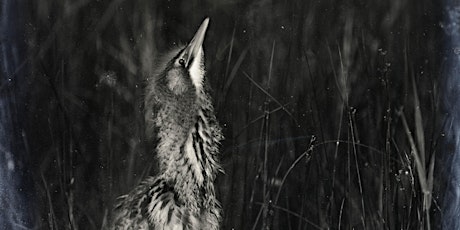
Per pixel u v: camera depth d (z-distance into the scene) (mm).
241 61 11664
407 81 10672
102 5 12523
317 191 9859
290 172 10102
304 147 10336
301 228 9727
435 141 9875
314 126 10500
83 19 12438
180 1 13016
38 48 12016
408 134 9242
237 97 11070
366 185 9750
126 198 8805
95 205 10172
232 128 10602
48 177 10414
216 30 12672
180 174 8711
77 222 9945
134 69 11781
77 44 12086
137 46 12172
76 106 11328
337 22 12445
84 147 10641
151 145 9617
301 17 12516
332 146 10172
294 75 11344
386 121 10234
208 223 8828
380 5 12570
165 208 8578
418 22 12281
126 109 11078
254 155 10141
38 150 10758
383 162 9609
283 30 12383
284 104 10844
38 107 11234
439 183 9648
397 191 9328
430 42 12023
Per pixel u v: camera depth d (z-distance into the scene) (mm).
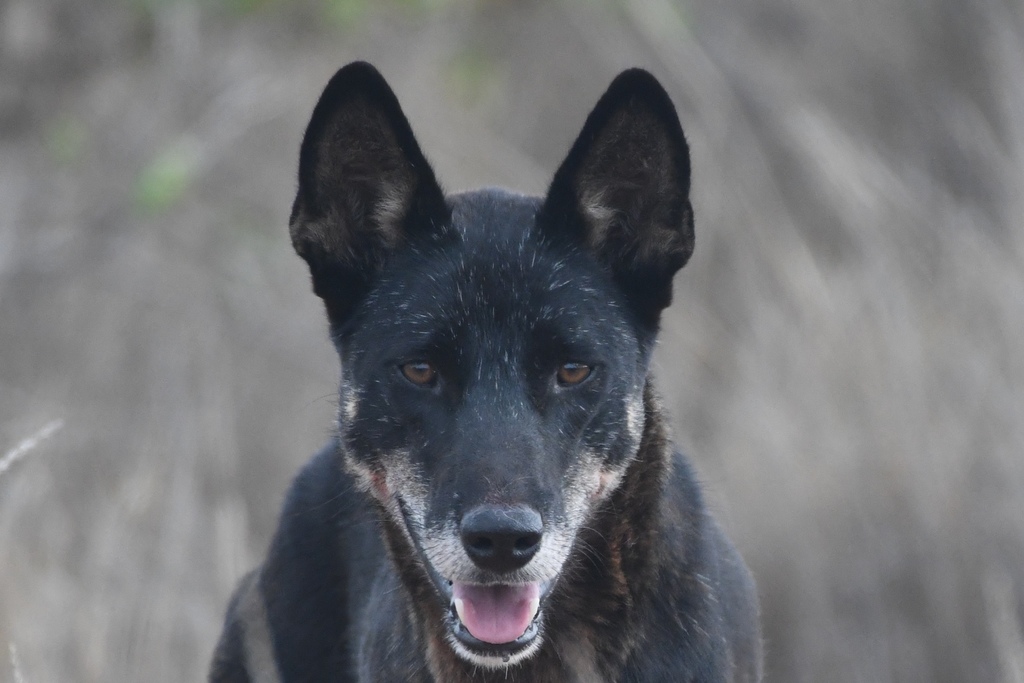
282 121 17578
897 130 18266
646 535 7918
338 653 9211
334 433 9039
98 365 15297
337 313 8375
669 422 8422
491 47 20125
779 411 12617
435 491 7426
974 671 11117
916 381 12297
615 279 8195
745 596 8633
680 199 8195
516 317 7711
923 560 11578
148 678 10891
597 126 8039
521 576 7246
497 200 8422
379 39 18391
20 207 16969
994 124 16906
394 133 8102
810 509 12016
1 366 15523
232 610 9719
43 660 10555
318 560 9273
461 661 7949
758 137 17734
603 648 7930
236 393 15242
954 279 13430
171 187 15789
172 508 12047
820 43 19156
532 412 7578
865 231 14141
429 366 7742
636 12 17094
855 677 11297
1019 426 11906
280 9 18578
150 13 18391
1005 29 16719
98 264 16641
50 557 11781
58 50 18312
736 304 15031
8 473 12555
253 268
###
EXERCISE. Each of the lines from the one that contains "516 317 7711" through the last line of the data needs to be repeated exactly, with no others.

EXERCISE OUTPUT.
516 317 7711
923 560 11578
148 678 10891
597 126 8039
521 576 7246
497 200 8422
379 39 18391
20 207 16969
994 124 16906
394 133 8102
810 509 12016
1 366 15523
232 610 9719
43 660 10555
318 560 9273
461 661 7949
758 137 17734
603 648 7930
236 393 15242
954 279 13430
171 187 15789
172 508 12047
820 43 19156
532 412 7578
865 231 14141
429 366 7742
636 12 17094
855 677 11297
1019 426 11906
280 9 18578
150 13 18391
1005 29 16719
98 264 16641
50 557 11781
58 50 18312
736 304 15031
8 473 12555
253 268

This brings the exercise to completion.